## Exercise objective
The records below must be reproduced exactly. Strip out the pictures.

Records shown: Begin

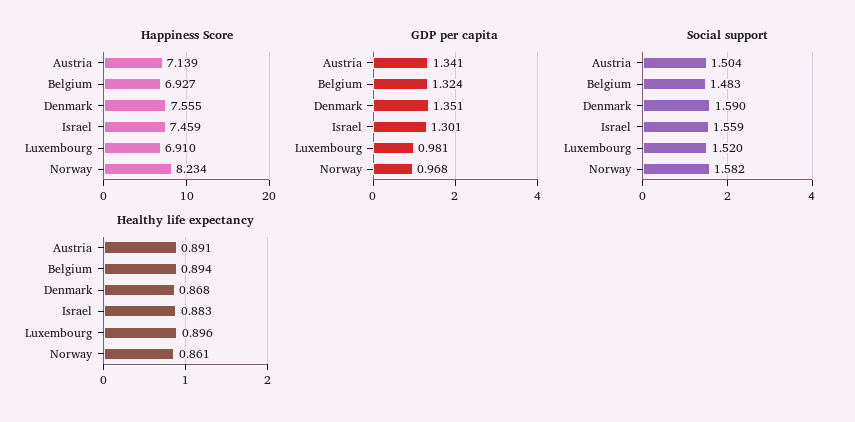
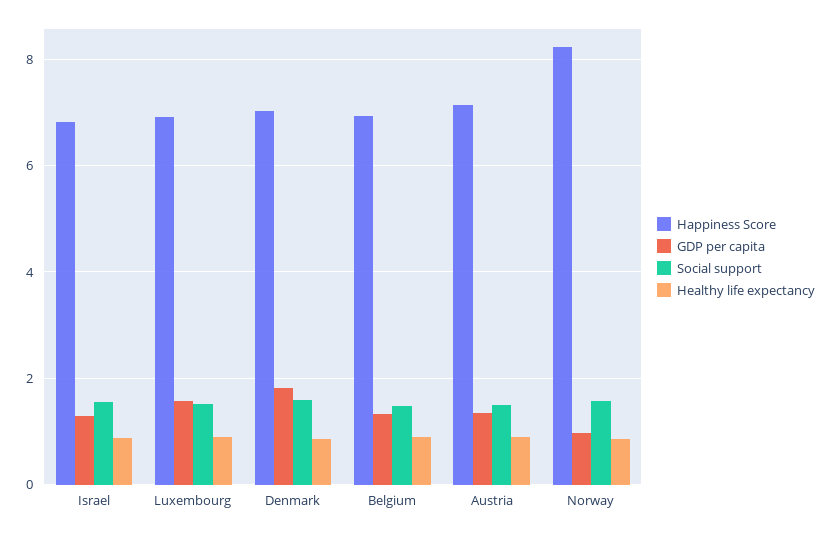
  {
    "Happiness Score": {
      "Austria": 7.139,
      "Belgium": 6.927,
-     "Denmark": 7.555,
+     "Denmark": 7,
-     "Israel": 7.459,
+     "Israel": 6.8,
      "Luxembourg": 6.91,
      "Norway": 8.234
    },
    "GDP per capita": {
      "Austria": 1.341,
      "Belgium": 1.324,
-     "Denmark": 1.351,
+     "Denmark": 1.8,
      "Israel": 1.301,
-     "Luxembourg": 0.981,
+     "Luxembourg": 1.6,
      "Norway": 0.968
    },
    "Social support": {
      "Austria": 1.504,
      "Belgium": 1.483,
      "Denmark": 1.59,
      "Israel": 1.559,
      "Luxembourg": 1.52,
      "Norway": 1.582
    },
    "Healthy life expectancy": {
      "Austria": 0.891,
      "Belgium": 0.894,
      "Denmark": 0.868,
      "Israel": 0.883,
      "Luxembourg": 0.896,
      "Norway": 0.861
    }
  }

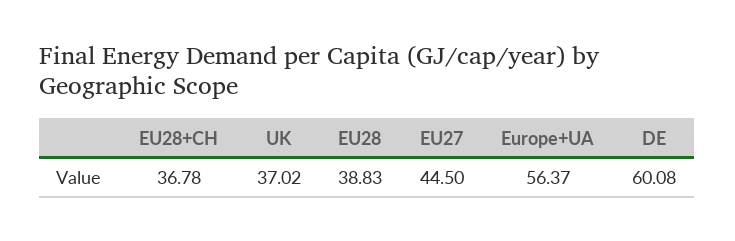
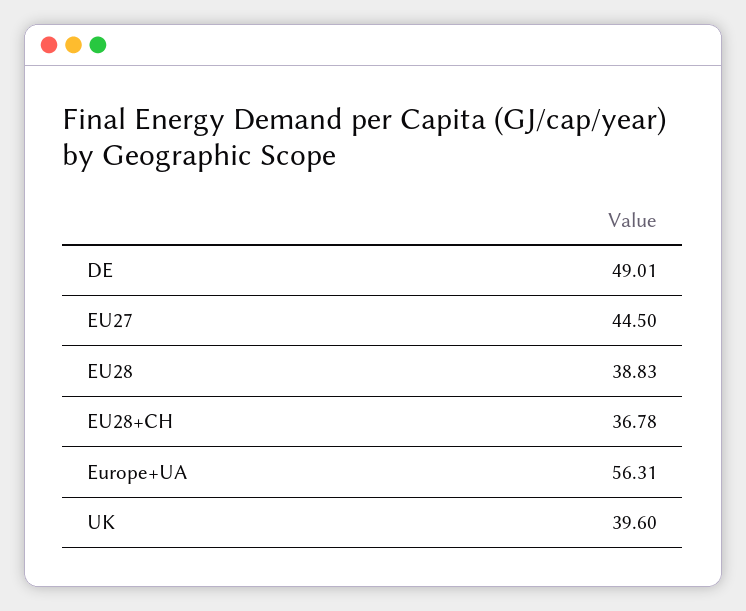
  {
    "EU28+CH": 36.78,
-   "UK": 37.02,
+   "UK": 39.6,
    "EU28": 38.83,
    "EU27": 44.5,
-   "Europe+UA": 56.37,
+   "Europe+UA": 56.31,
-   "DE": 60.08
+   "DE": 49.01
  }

Records shown: End

## Response below
  {
    "Happiness Score": {
      "Austria": 7.139,
      "Belgium": 6.927,
-     "Denmark": 7.555,
+     "Denmark": 7,
-     "Israel": 7.459,
+     "Israel": 6.8,
      "Luxembourg": 6.91,
      "Norway": 8.234
    },
    "GDP per capita": {
      "Austria": 1.341,
      "Belgium": 1.324,
-     "Denmark": 1.351,
+     "Denmark": 1.8,
      "Israel": 1.301,
-     "Luxembourg": 0.981,
+     "Luxembourg": 1.6,
      "Norway": 0.968
    },
    "Social support": {
      "Austria": 1.504,
      "Belgium": 1.483,
      "Denmark": 1.59,
      "Israel": 1.559,
      "Luxembourg": 1.52,
      "Norway": 1.582
    },
    "Healthy life expectancy": {
      "Austria": 0.891,
      "Belgium": 0.894,
      "Denmark": 0.868,
      "Israel": 0.883,
      "Luxembourg": 0.896,
      "Norway": 0.861
    }
  }

  {
    "EU28+CH": 36.78,
-   "UK": 37.02,
+   "UK": 39.6,
    "EU28": 38.83,
    "EU27": 44.5,
-   "Europe+UA": 56.37,
+   "Europe+UA": 56.31,
-   "DE": 60.08
+   "DE": 49.01
  }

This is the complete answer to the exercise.